EXCERPT TO READ START
Validation data were collected in August 2016 following a new stratified random sampling scheme. In order to ensure that the sampling areas covered adequately the complete productivity range, we first classified the study area in three biomass-production categories using the averaged value of maximum NDVI from 2001 to 2015: low (<0.5 NDVI), medium (0.5–0.6 NDVI) and high (>0.6 NDVI). These thresholds divided the area in three sub-areas of similar size. Then, among all the MODIS pixels we randomly selected 3 pixels within each NDVI category (250 × 250 m, 9 MODIS pixels in total). Within each MODIS pixel we randomly selected 3 Landsat pixels (30 × 30 m). Within each Landsat pixel we randomly selected four sampling points (1 × 1 m; Figure 1). This design resulted in a total of 108 sampling points (12 biomass estimates per MODIS pixel). The design was chosen to adequately sample the spatial variability in biomass in the study area, to obtain more precise estimates of mean MODIS pixel biomass. The sampling design was aimed at also providing information on the spatial scale at which variation in biomass production occurs and how it relates to the resolution provided by MODIS and Landsat images. Aboveground biomass samples were collected using 100 × 100 cm squares with the electric grass shear. Samples were transported to the lab, sorted by species discarding dry biomass from the previous year, dried in paper envelopes (72 h at 80 °C), and weighted (accuracy: ±0.1 g).
EXCERPT TO READ END
MATERIAL PROVIDED START
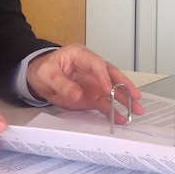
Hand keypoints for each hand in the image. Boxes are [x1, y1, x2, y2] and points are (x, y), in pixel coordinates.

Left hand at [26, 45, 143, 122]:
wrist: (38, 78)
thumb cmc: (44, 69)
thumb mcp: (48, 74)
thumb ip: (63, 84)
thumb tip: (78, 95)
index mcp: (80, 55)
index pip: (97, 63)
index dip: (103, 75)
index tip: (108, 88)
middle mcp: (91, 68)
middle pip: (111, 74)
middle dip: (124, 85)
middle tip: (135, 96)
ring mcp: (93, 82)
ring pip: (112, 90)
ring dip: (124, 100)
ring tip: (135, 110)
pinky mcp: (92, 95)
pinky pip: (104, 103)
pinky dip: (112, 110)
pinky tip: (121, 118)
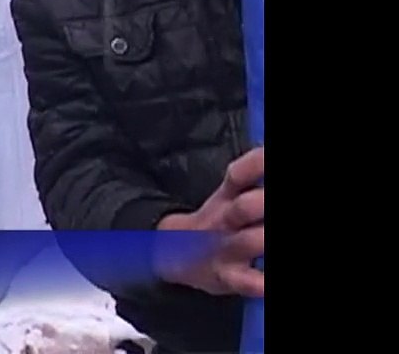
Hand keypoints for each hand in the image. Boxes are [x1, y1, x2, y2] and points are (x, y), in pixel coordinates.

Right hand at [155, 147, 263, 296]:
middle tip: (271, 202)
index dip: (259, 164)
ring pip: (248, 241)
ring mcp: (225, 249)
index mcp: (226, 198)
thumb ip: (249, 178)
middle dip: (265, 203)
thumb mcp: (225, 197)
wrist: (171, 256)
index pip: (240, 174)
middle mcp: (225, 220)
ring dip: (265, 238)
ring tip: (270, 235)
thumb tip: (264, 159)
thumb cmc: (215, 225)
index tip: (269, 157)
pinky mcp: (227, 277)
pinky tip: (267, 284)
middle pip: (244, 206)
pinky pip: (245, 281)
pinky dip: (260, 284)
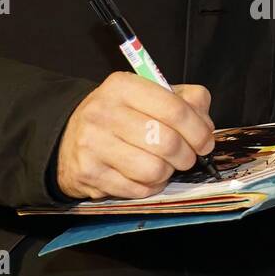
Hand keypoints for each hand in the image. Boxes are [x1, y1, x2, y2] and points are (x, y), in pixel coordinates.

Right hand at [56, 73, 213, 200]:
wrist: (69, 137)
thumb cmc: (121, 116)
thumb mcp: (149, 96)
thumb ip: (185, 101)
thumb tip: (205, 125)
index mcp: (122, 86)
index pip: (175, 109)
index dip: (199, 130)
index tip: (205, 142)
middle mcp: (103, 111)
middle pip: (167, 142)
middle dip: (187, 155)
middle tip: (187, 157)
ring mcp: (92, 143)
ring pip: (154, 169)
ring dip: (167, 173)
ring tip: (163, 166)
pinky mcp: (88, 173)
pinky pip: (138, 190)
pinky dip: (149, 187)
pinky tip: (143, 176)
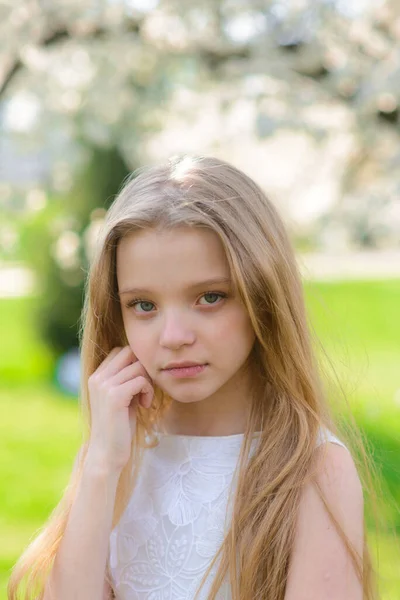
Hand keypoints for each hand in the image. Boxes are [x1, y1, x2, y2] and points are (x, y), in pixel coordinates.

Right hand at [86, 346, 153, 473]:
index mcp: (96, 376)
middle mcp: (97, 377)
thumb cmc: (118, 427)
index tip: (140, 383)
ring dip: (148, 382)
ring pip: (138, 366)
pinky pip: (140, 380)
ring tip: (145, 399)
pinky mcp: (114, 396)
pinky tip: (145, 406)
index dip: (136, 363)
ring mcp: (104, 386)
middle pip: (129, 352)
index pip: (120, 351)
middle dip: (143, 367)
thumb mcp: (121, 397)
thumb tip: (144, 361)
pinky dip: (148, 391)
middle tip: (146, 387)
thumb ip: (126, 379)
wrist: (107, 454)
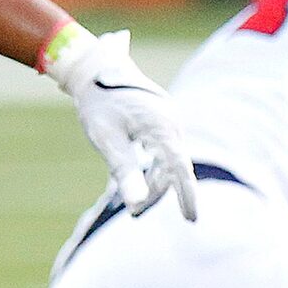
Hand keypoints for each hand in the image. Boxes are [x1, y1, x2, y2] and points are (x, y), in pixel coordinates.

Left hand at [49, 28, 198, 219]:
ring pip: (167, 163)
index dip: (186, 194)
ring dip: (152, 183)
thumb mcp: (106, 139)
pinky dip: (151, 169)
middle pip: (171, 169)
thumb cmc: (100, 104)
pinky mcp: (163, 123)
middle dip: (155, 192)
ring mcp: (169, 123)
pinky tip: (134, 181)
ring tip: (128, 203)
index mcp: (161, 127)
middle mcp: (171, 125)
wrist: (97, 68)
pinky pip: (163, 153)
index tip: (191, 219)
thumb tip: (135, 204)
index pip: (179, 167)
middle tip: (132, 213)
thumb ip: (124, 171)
MATERIAL PROVIDED END
MATERIAL PROVIDED START
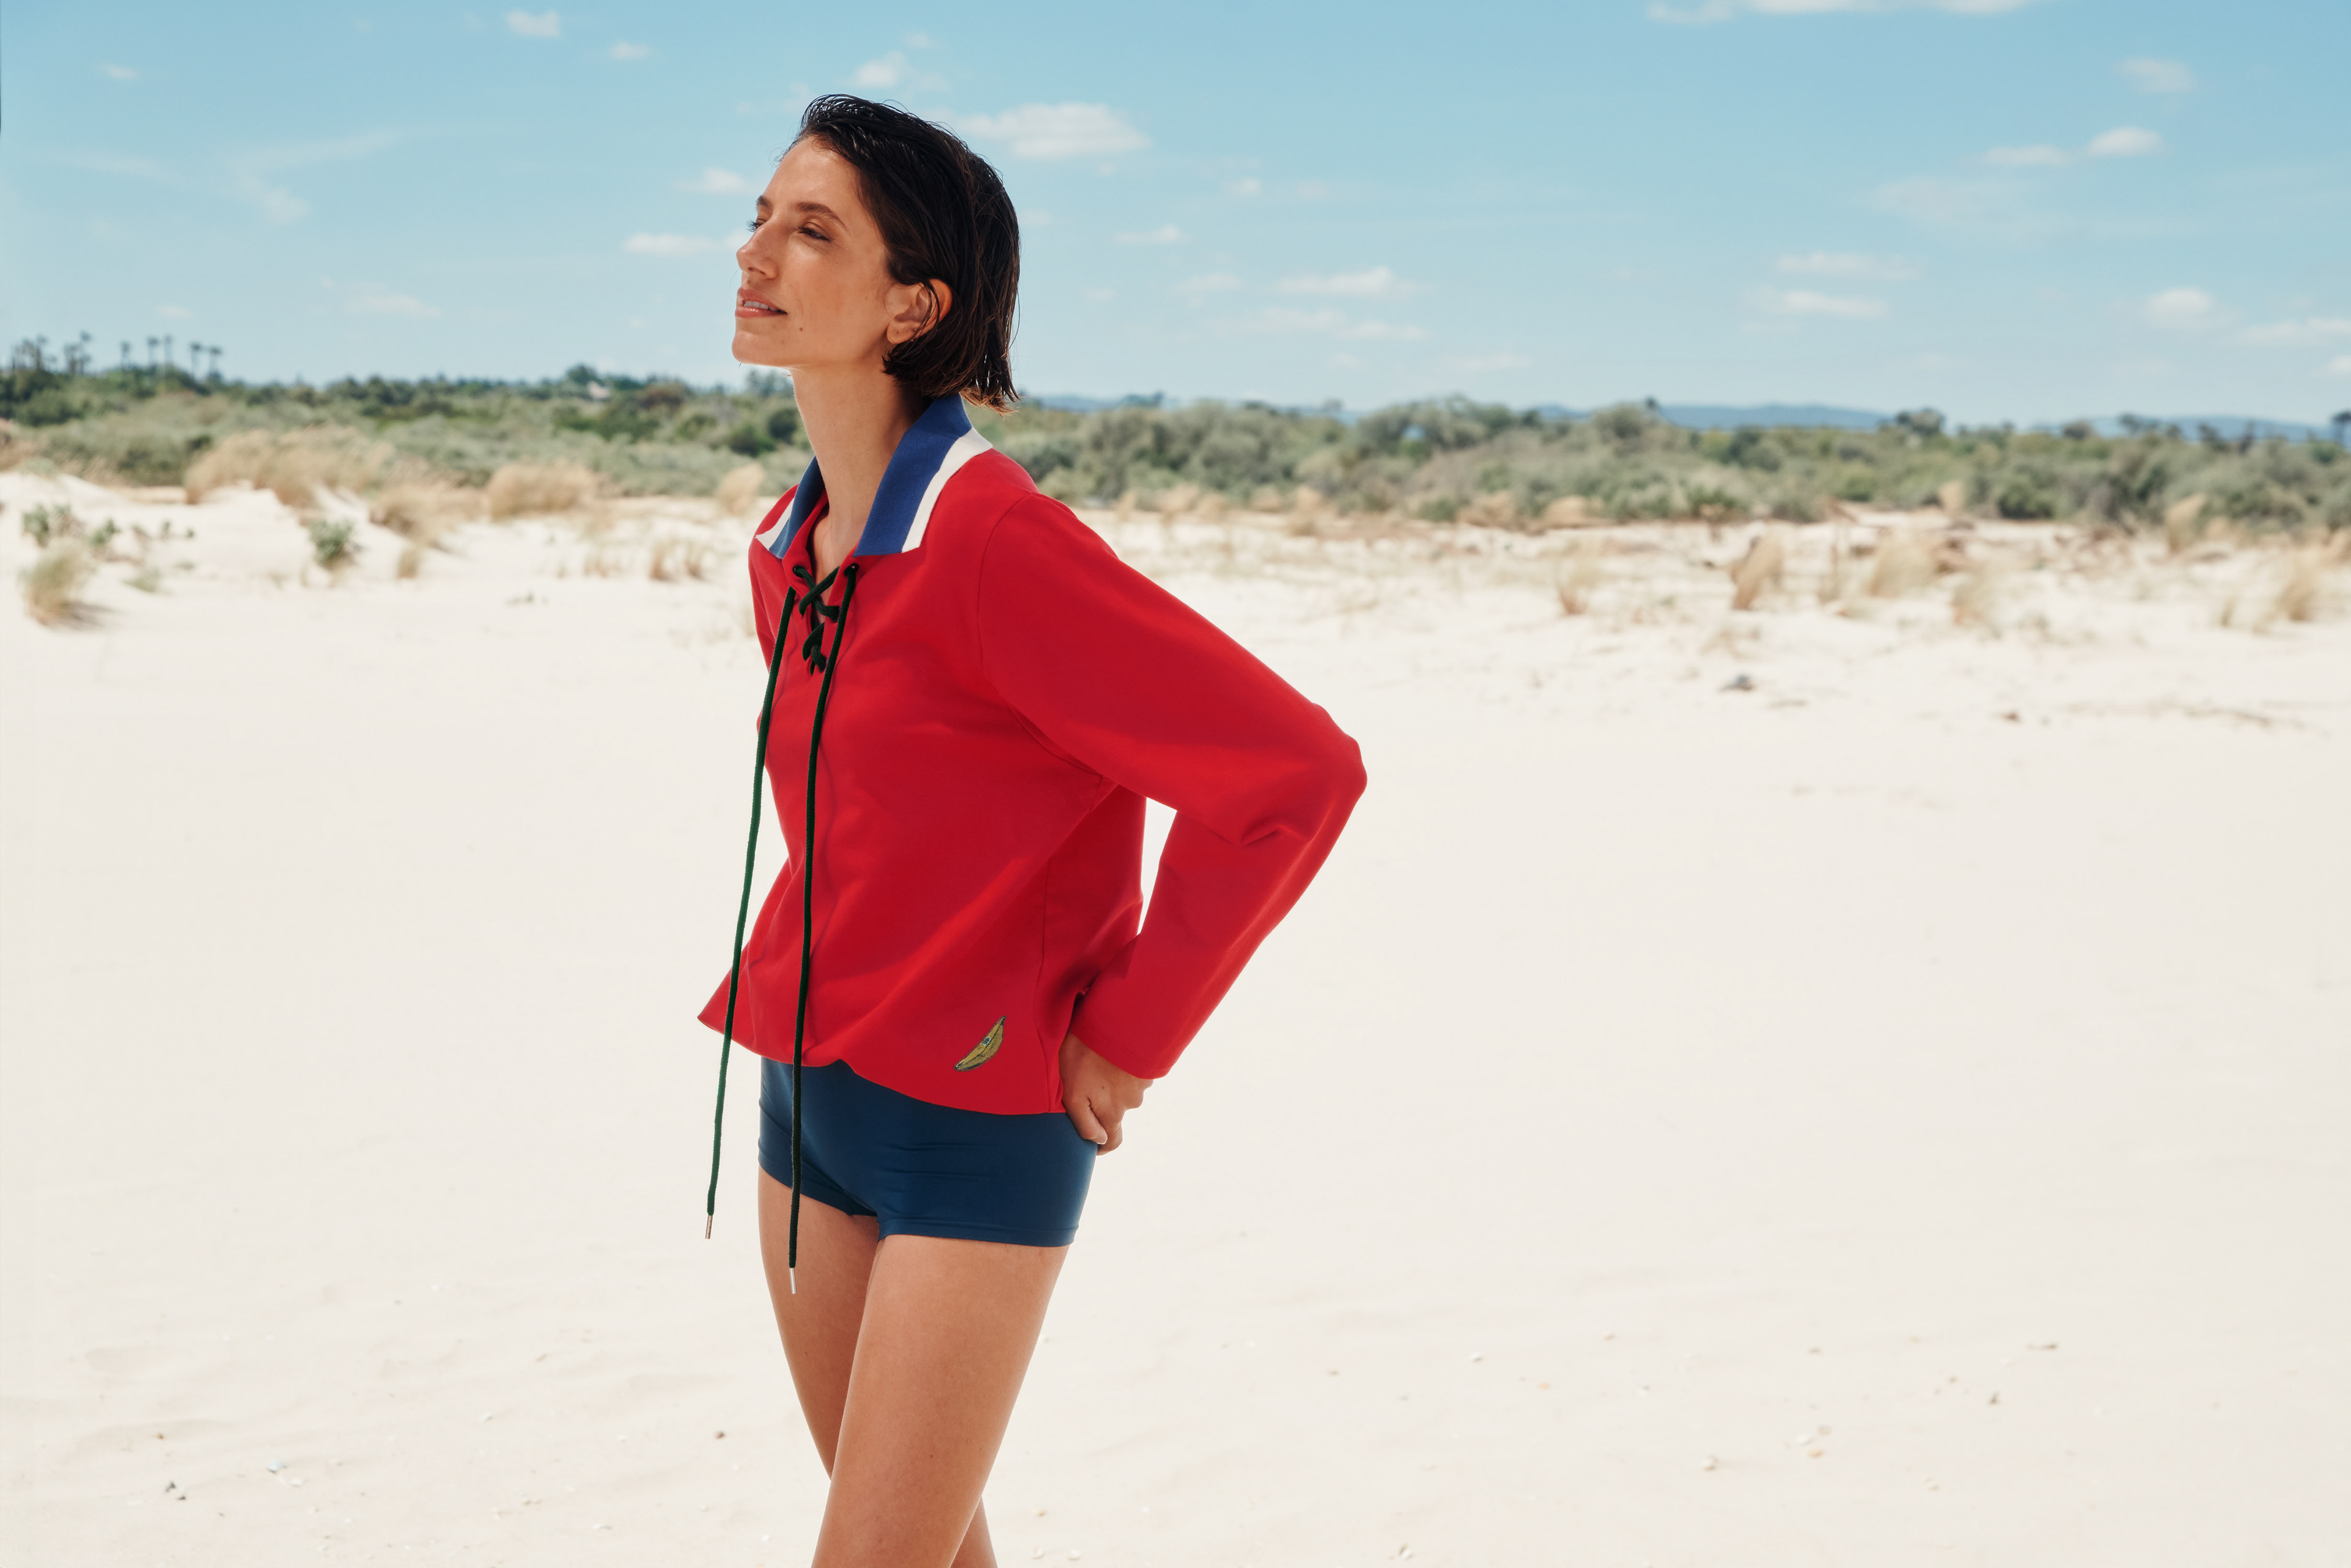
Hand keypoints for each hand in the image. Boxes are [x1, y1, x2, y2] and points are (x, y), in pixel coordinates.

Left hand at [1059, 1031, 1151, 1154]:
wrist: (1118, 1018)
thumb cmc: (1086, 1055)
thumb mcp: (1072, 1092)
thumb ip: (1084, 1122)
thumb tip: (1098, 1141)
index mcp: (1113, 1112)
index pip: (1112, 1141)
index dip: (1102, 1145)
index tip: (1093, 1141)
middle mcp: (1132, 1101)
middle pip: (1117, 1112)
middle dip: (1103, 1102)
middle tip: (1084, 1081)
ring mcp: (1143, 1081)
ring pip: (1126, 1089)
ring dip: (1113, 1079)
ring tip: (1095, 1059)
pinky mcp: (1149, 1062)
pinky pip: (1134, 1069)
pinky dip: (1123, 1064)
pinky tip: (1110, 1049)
MATERIAL PROVIDED END
__PROMPT__
Resume the passage on biomass validation sampling from its final sentence, continuing it in the same style.

__TASK RESULT__
2.4. Environmental Data

Environmental data were used to evaluate model robustness and analyze model results. They consisted of two variables: (1) hydroperiod, i.e., the number of days that each pixel remained flooded in each annual cycle estimated by Díaz-Delgado et al. [14]; and (2) precipitation data, in particular the cumulative precipitation in the hydrometeorological year from 1 September to 31 August (data provided by Doñana’s Long-Term Monitoring program, ESPN at ICTS-RBD).

2.5. Biomass Production Models

We used three approaches to model annual biomass production based on NDVI data and selected the best-performing model using the calibration dataset (see above). The calibration dataset was also used to select among alternative model parameters (see model 3, below) and to obtain a relationship between NDVI-based estimates and biomass production. The three model types were based on the following information:
  • The maximum NDVI value observed in each given year and MODIS pixel (‘Maximum-NDVI’ hereafter).
  • The NDVI value at the time at which peak biomass occurs in an average year (8 May), for each given year and MODIS pixel (“May-NDVI” hereafter). The average time of the biomass peak was calculated as the mean date of the maximum NDVI values observed at the five MODIS pixels included in the calibration dataset from 2001 to 2015.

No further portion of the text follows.